Basic Organizational Structures
An organization is a social entity with collective goals that is linked to an external environment. Most organizational structures fall into one of four types: pyramids/hierarchies, committees/juries, matrix organizations, and ecologies. From a business perspective, the choice of organizational design has substantial implications for strategy, authority distribution, resource allocation, and functional approaches.
An organization using a pyramid or hierarchy structure has a leader who is responsible for and makes all the decisions affecting the organization. This leader manages other organizational members. Pyramids and hierarchies often rely on bureaucratic practices, such as clearly defined roles and responsibilities and rigid command and control structures. Like a physical pyramid, these organizations need a sturdy base with sufficient members to support various levels of management within the overall structure so that the organization does not fall short of its goals.
From a business perspective, a hierarchy will often be divided according to function or geography. For example, a global retailer may utilize a geographic hierarchy at the upper level, with each geographic branch creating a functional hierarchy beneath it. A smaller organization operating in a single region may simply have a functional hierarchy.
Committees or juries consist of groups of peers who decide collectively, sometimes by casting votes, on the appropriate courses of action within an organization. Committees and juries have a basic distinction: members of a committee usually perform additional actions after the group reaches a decision, while a jury's work concludes once the group has reached a decision. In countries with common-law practices, for example, a jury of peers render innocent or guilty verdicts in the court system. Juries are often used to determine athletic contests, book awards, and similar contests.
In the business world, a committee structure is more commonly found in smaller institutions. A start-up company with three people, for example, may easily function as a committee in which decisions are made via discussion. Committees represent a decentralized approach to organizational design and tend to have a collaborative, often unstructured workplace. The more people involved, the more disparate and less effective committee structures become.
Matrix organizations assign employees to two reporting lines, each with a boss representing a different hierarchy. One hierarchy is functional and assures that experts in the organization are well-trained and assessed by bosses who are highly qualified in the same areas of expertise. The other hierarchy is executive and works to ensure the experts bring specific projects to completion. Matrix organizations are by far the most complex and are more common in large corporations.

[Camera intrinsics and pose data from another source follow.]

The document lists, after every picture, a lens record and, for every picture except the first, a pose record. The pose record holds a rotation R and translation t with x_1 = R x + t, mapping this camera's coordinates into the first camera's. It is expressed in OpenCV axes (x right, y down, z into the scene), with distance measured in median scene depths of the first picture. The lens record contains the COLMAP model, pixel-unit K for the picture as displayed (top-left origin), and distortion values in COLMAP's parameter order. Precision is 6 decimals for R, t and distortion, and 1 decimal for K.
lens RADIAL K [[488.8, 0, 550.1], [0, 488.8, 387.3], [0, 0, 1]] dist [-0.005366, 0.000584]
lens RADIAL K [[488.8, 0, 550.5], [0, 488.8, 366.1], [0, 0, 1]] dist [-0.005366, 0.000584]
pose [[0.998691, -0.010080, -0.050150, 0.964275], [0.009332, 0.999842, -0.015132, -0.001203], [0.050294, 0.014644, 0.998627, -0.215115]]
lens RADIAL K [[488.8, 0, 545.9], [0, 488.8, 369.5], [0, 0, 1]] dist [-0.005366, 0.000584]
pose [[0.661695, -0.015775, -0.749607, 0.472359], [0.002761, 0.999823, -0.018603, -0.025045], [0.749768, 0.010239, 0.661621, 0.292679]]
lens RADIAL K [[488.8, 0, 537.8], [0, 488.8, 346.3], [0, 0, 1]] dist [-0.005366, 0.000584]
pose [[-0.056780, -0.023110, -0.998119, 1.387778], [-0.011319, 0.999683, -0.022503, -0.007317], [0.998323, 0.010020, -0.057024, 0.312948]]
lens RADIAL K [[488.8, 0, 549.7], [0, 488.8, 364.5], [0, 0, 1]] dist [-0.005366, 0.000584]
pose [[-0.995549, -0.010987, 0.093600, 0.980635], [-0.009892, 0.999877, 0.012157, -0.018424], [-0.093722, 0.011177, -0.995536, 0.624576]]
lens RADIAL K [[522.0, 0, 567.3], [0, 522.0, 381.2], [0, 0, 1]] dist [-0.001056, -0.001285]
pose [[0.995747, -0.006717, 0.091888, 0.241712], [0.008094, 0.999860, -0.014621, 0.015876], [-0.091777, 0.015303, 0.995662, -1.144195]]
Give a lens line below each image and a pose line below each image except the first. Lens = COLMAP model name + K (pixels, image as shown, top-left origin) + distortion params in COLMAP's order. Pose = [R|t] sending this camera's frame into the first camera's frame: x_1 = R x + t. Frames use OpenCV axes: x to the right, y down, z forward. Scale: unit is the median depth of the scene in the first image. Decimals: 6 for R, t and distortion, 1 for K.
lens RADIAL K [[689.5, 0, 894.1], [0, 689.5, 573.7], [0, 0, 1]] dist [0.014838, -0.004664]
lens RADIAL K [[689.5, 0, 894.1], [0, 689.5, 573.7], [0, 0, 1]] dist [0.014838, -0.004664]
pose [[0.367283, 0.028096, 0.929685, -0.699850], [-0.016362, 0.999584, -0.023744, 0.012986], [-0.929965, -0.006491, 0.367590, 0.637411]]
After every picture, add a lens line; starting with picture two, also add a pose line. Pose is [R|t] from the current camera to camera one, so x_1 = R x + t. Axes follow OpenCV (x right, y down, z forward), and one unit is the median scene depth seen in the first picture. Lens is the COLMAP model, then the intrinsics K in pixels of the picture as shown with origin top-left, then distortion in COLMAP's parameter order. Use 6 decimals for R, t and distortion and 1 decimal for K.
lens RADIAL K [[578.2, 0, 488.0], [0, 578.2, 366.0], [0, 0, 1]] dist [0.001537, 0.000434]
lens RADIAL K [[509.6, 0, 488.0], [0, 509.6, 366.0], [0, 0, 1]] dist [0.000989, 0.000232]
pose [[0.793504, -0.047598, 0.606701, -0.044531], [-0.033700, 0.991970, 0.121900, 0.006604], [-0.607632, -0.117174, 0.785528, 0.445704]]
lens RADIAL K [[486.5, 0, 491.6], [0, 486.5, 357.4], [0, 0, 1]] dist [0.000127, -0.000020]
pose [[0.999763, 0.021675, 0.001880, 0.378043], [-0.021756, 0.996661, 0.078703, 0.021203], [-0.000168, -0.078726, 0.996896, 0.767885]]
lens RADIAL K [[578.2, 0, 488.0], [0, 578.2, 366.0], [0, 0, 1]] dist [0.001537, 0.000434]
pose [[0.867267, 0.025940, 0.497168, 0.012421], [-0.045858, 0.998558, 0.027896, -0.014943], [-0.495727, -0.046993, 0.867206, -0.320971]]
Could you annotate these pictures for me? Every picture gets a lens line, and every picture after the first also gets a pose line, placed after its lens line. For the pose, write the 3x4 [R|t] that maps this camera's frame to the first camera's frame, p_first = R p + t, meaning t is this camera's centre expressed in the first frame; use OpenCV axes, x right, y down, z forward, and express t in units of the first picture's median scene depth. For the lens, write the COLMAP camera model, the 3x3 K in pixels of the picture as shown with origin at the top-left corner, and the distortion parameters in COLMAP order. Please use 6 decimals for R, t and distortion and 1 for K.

Projects can be organized by product, region, customer type, or other organizational need. The matrix structure combines the best parts of both separate structures. In a matrix organization, teams of employees perform work to take advantage of the strengths and compensate for the weaknesses of both the functional and decentralized forms of organizational structure. Matrix organizations may be further categorized as one of the following types:
- Weak/Functional Matrix: A project manager with limited authority is assigned to oversee cross-functional aspects of the project. Functional managers maintain control over their resources and project areas.
- Balanced/Functional Matrix: A project manager is assigned to oversee the project. Power is shared equally between the project manager and functional managers, combining the best aspects of functional and project-oriented organizations. This system is the most difficult to maintain because of difficulties in power-sharing.
- Strong/Project Matrix: A project manager is primarily responsible for the project. Functional managers provide technical expertise and assign resources as needed.
In ecologies, each business unit represents an individual profit center that holds employees accountable for the unit's profitability. These kinds of organizations foster intense competition, as all members are paid for the actual work they perform. Ineffective parts of the organization are left to fail and thriving parts are rewarded with more work. Companies that use this organizational structure define roles and responsibilities strictly, and each business unit tends to operate autonomously. In an ecology organization, clearly defined, measurable objectives that reflect the business's goals are critical.